Please read it all before posting.
Calvinists and Arminians: Two Ecumenical Statements on Soteriology

What are your thoughts? I am not asking for a condemnation or approval (... like, _at all_, seriously don't give it). I am wondering *which* of these statements are accurate/faithful to Scripture, what this statement *overall* might say about our culture/Church, and what you think about the individual word-choices.


----------



## VictorBravo (Oct 10, 2011)

Taking you at your word, how is one to respond at all? Pointing out the Scriptural truths amounts to approval. Pointing out what I might see as flaws amounts to condemnation. 

I'll give a stab at what it might say overall, but it will come across as condemnation. The author attempts to defuse tension by reducing the impact of words. 

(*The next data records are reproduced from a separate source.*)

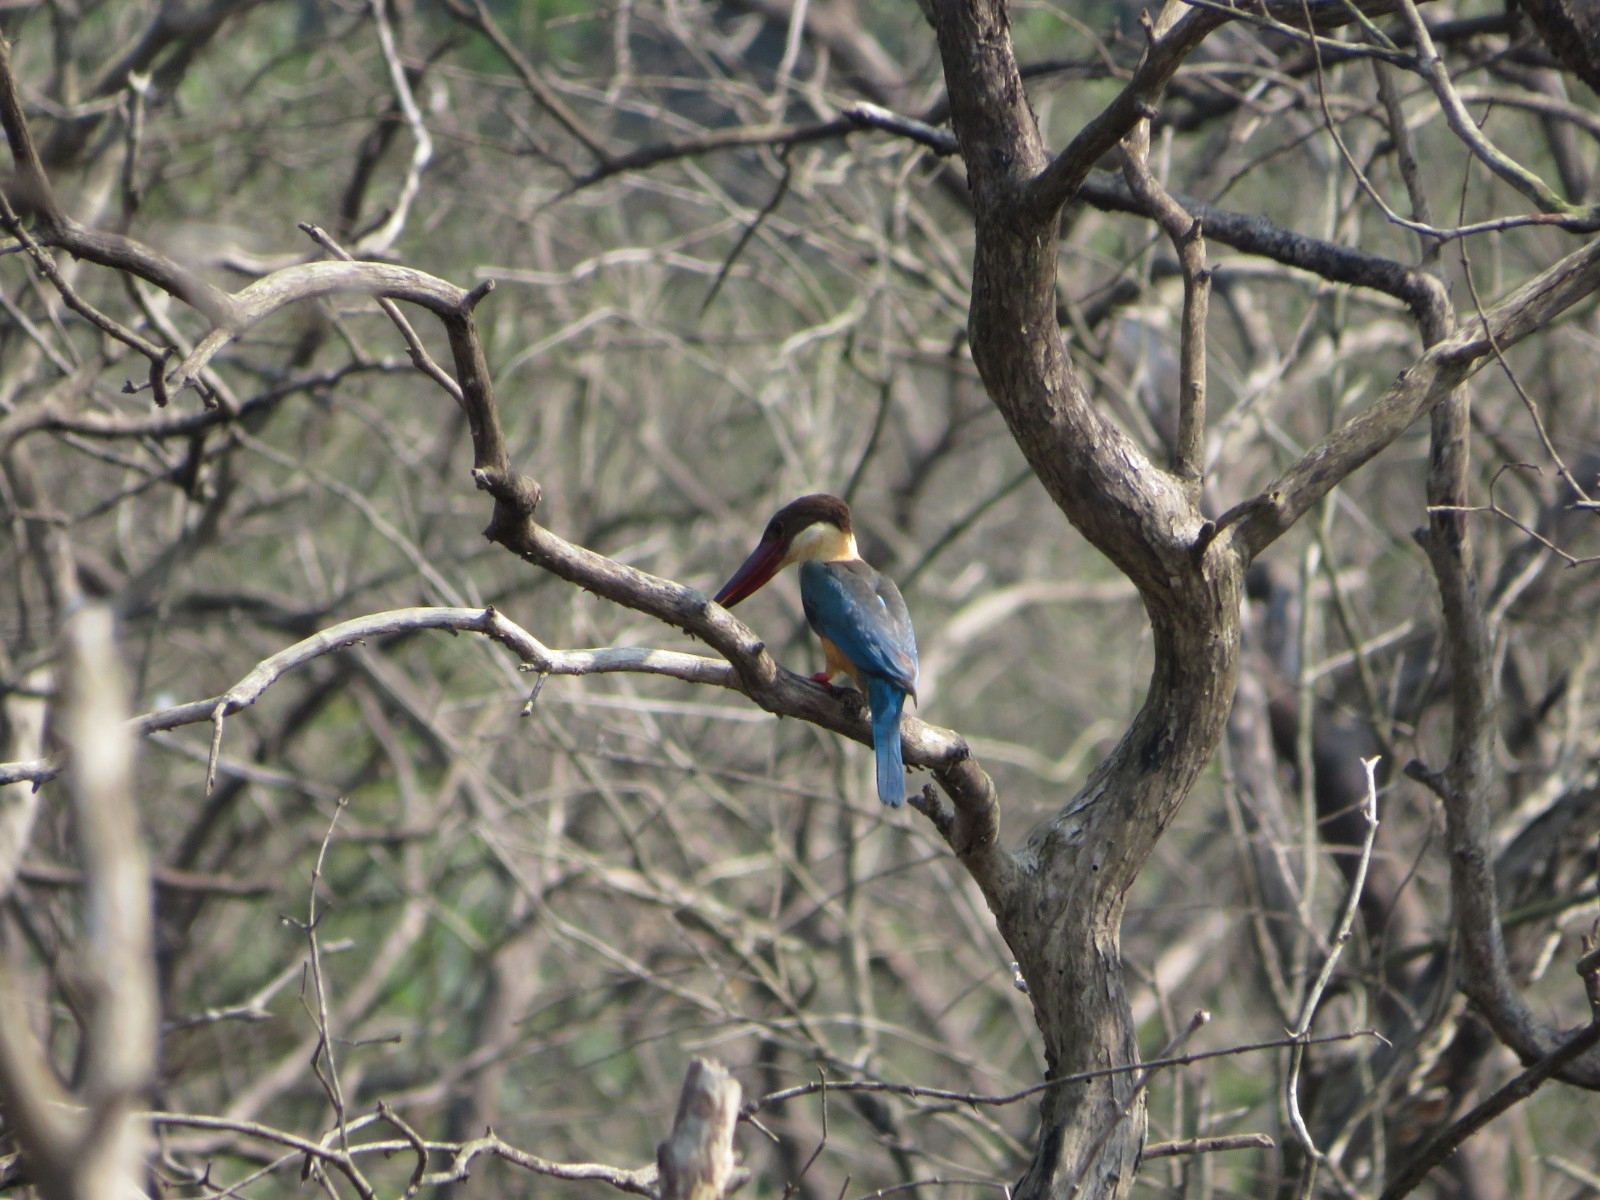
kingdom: Animalia
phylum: Chordata
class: Aves
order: Coraciiformes
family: Alcedinidae
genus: Pelargopsis
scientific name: Pelargopsis capensis
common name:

For example, "prohibitive depravity's" definition is true, but not accurate because it looks at depravity as a matter of degree. It implies that we are too bad to seek God ourselves, but leaves the door open for us to have something within us that isn't too bad. 

"Constant pursuit" implies something that is not necessarily true. It suggests that God is always pursuing, when in fact we hear of him withholding his presence.

And "Answer when called" says too little. Of course Jesus expected his disciples to follow him. Just as dead Lazarus obeyed his command. It's not a matter of "somehow" at all.

And so forth. I find it to be a method of weakening the gospel and, despite intentions, a way of diminishing our obligation to give God glory.

(So, I can't help myself--asking for an opinion demands at least some sort of approval or condemnation).


----------



## athanatos (Oct 10, 2011)

VictorBravo said:


> Taking you at your word, how is one to respond at all? Pointing out the Scriptural truths amounts to approval. Pointing out what I might see as flaws amounts to condemnation.
> 
> (So, I can't help myself--asking for an opinion demands at least some sort of approval or condemnation).


I realize that being Scriptural is approval, but saying how it does not agree with Scripture is qualitatively different from "I think it looks heretical."

Meanwhile, your post was essentially what kind of insight I am looking for.


----------



## Pilgrim72 (Oct 10, 2011)

Interesting. A friend of mine, who doesn't like Calvinism, sent me this on Facebook back in June. He thought it would be helpful to bring Arminians & Cavinists together; to show what we had in common.
I tried to comment on every point for him. (Which he seemed to just dismiss.) But my overall thought on this statement was that it was just a vague description of Arminianism. I would not use this myself. I told my friend to just stick with TULIP. (I don't think he liked my advice.)


----------



## Southern Presbyterian (Oct 10, 2011)

Pilgrim72 said:


> ...just stick with TULIP.



Amen.


----------